# Vanilla/Chocolate/Cookie/Cake Type? Lol



## H Diamond Farms (Jun 3, 2011)

My sister is undoubtedly a lover of chocolate cake, chocolate chip cookies, etc. Was going to to try and find a nice scent for her for Christmas. Any good recommends? 
I saw Vicki's review of the Mint Sugar Cookie one from Aroma Haven, and it looks promising.

If you soap with cocoa butter, will enough cocoa scent come out? Will adding cocoa instead of a chocolate scent work?


----------



## NubianSoaps.com (Oct 26, 2007)

Cocoa butter makes a beautiful hard soap, but no, scent does not come through.
Cocoa powder makes a beautiful chocolate color and scent, but it's better used as a swirl.
Nature's Garden has an excellent Chocolate scent (I am not home to look at it but something like Chocolate cheese cake) if I don't come back to this question ask me to  Vic


----------



## H Diamond Farms (Jun 3, 2011)

Thanks!


----------



## [email protected] (Sep 18, 2008)

Rich Dark Chocolate (or Dark Rich Chocolate ??) Brambleberry. Love, love, LOVE it. It's a bit pricey, but I use it in blends. With peppermint for Peppermint Pattie, with coconut and a vanilla type for Chocolate Coconut Cheesecake, etc. So instead of buying different scents for each chocolate fragrance I want, I only need to blend with the one.


----------



## Kalne (Oct 25, 2007)

I'd like to know what the NG scent is. I'm getting an order together this weekend.


----------



## NubianSoaps.com (Oct 26, 2007)

Chocolate Cream Cheese Cupcake, from Natures Garden.


----------



## Kalne (Oct 25, 2007)

Thank you! I'm going to order some. I've been using their Italian Biscotti for vanilla. It's on the sweet side but is the best thing I've found that doesn't end up smelling like play-doh or the like.


----------



## LynninTX (Oct 25, 2007)

I love that Italian Biscotti! Awesome in soap and almost sold out in lotion bars.


----------



## Anita Martin (Dec 26, 2007)

I used to make a soap I called "Naked" with a very high percentage of cocoa butter.
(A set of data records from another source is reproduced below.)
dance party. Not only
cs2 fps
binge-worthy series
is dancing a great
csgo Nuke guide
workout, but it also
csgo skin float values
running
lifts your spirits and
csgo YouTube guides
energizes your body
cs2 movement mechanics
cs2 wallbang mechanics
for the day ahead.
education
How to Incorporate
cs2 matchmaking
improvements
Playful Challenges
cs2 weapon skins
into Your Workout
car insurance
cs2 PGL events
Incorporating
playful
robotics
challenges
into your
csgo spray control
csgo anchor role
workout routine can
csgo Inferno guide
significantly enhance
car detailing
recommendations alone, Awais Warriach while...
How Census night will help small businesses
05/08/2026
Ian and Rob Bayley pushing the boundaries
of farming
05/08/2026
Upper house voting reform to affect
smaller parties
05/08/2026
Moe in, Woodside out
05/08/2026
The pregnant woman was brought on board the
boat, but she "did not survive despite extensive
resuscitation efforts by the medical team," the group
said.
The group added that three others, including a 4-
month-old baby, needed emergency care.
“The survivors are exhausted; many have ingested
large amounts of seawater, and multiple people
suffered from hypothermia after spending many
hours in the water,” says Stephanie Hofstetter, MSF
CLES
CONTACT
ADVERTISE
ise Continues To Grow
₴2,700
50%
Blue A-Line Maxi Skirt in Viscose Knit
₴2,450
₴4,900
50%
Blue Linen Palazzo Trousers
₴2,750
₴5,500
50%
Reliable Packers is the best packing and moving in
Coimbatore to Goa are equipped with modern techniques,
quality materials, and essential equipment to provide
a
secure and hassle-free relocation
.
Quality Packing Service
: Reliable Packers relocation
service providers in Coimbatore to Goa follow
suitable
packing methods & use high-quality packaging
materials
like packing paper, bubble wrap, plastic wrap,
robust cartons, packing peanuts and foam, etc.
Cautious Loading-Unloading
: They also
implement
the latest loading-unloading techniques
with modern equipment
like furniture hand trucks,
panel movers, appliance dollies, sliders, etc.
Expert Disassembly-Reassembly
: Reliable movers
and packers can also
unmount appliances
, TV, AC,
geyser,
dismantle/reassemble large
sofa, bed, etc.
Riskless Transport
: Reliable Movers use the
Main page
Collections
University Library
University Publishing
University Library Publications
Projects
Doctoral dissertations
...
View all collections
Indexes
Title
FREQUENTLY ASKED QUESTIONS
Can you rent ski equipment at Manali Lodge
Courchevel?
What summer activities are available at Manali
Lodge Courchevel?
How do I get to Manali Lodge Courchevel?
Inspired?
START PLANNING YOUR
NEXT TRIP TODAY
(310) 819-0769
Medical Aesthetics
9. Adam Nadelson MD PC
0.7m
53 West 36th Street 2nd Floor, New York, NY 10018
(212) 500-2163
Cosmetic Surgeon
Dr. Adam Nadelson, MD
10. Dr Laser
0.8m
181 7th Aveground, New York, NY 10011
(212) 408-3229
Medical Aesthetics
The soap was hard as a rock and you could definately smell the cocoa butter in it, although it was not super strong. I think it would have been really nice scented with Vanilla. Using small amounts of cocoa butter won't allow the scent to come through and cocoa butter is pretty expensive to use for soap in large amounts. I just used it like this in a small facial bar that was about 3.5 or 4 oz and priced the same as my bigger bars.


----------